あまり話が合わないというか、共通の話題自体あまりないから、長い時間、楽しい雰囲気を維持するのが難しい。
私の友達といえばみんな30代半ばだし、社交術にたけているから、話題も豊富で相手にあわせるのが上手。最初の1時間くらいなら、彼氏くんに興味を持つそぶりでいろいろ質問したり、どうでもいいような彼氏くんの話に熱心に耳を傾ける様子を見せてくれる。
彼氏くんにはそのへんの見分けがつかない。とても素直でいい子だし、お母さんや年上の兄、姉たちに可愛がられて育ったから、自分に周囲の注意が集中するのが当然だと思っている。
でも、友達の立場になってみれば・・・女友達の彼氏なんてどうでもいい、というのが正直なところだ。どんなにかっこよくたって自分のものじゃないんだから意味なし。自分のものどころか友達の彼氏なんだから、世界中で一番可能性なし。ほんと意味がない。別にかっこよくなければさらに興味なし。自分に彼氏がいなかったら興味なしをとおりこえて苦痛。なんで仲良い二人を目の前で見てご飯食べなきゃいけないのか。彼氏がいなければ女同士の話で盛り上がるところを、それも全然できないし。
そういう友達の無関心をとりつくろった社交的会話を橋渡しする私も、けっこう苦痛。ああもう、さっさと食後のコーヒーを飲んでお金を払って帰らなきゃ、ってそればかり考える。
そうやって早めに友達と3人でのランチを切り上げて帰ってきたら、二人きりになったとたん、彼氏がすねてしまった。「・・・美樹ちゃん、友達が一緒にいると冷たい」「二人の会話の輪に入れなくて寂しかった・・・」「俺に関係ない話をしたそうだった」・・・ええ、そのとおりです、するどい、彼氏くん。
彼氏の気分を修正するのに、とびっきりの優しい言葉をいくつもと、赤ちゃんをあやすような甘い甘い慰めのキスとハグが、かなり長めに必要だった。
でもいったん機嫌を直すと、もうすっかりいつもの可愛い彼氏くんに戻るのが彼氏のいいところ。私も彼氏の機嫌の直し方は心得ているので、雰囲気をもとに戻すのは時間の問題とわかってはいるのだけど、ちょっと一苦労、仲直りしたあとひそかにため息。
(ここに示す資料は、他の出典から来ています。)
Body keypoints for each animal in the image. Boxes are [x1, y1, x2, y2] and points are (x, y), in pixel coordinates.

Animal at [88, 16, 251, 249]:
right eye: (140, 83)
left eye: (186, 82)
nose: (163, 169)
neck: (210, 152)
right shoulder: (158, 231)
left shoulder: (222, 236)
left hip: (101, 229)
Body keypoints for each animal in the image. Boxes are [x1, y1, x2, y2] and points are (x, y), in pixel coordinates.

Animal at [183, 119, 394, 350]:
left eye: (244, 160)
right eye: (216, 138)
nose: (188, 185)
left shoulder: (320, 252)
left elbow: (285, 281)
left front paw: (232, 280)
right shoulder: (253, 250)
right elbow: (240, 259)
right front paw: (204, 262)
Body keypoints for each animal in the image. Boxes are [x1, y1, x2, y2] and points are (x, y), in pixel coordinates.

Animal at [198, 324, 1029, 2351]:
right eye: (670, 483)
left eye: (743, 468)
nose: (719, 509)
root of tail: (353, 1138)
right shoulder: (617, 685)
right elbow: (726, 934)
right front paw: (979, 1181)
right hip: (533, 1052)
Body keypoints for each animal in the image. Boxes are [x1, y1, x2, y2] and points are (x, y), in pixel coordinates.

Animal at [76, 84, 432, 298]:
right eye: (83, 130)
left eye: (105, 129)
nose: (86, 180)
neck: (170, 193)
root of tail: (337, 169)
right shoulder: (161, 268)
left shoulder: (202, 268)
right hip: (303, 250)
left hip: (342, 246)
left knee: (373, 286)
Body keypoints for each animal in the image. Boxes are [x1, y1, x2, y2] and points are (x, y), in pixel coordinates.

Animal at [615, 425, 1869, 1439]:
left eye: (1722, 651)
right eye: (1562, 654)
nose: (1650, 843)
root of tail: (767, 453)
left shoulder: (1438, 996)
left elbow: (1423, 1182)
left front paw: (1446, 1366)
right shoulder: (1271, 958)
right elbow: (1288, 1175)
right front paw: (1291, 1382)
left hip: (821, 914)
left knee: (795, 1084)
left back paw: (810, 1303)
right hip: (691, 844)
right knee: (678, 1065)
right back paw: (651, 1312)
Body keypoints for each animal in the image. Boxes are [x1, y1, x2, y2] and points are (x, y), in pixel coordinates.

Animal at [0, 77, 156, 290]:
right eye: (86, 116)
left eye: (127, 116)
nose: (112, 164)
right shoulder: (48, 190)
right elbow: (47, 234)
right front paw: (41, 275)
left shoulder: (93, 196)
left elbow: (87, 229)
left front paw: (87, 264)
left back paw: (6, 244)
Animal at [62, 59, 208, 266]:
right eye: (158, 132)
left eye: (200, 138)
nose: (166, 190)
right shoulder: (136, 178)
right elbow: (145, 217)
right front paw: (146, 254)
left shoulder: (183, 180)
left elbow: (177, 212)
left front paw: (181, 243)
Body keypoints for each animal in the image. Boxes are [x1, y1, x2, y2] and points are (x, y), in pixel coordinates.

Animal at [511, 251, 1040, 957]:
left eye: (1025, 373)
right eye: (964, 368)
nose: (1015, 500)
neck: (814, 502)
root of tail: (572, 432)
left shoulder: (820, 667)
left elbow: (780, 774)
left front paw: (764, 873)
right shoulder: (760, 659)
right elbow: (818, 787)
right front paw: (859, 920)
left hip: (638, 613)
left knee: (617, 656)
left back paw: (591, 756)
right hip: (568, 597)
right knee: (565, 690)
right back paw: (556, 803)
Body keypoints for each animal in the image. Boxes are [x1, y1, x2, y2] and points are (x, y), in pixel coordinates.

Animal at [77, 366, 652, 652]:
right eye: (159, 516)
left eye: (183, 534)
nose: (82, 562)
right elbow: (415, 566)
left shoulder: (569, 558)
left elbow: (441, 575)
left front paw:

あまり悟らせないように気をつけてはいるけど、やっぱり彼氏と二人きり以外で会うのがあまり好きでないことはばれているようだ。二人でショッピングというのも、私にはけっこう面倒なイベント。私は買い物は一人でする主義。これぞ!という一枚の服を買うのはいつも真剣勝負、人を待たせながらできることではない。男の子なんて論外、お洋服のお買い物は舞台裏のようなものだもの・・・
彼氏は自分の服を私と一緒に選ぶのが大好きなようだ。試着室の外に私を待たせて、服を着ると一緒に中に入って、鏡を見ながら意見を言ってもらうのが楽しいらしい・・・鍵をかけた試着室の中でキスしたり、襲うフリをしたり、はお約束。アメリカの試着室は膝から下くらいが外に見えていて、何もできないようにはなっているのだが。
たまにならいいんだけど、お出かけといえば「一緒にショッピング」だと・・・何度目かにはさすがに疲れてくる。一度「車の中で待っていていい?いそいで買って帰ってきて」と言いかけたら、言い終わらないうちに泣き出しそうなほど悲しそうな顔をされたので、あわてて「冗談よ!ごめんね」と外に飛びださなければならなかった。
とにかく、ひとことでまとめると、「ベッドで二人きりで過ごすのには最高の相手。それ以外はあまり楽しくない」。
というわけで「俺の体目当て?」という質問は、かなり核心をついていて、実はちょっと恐かった。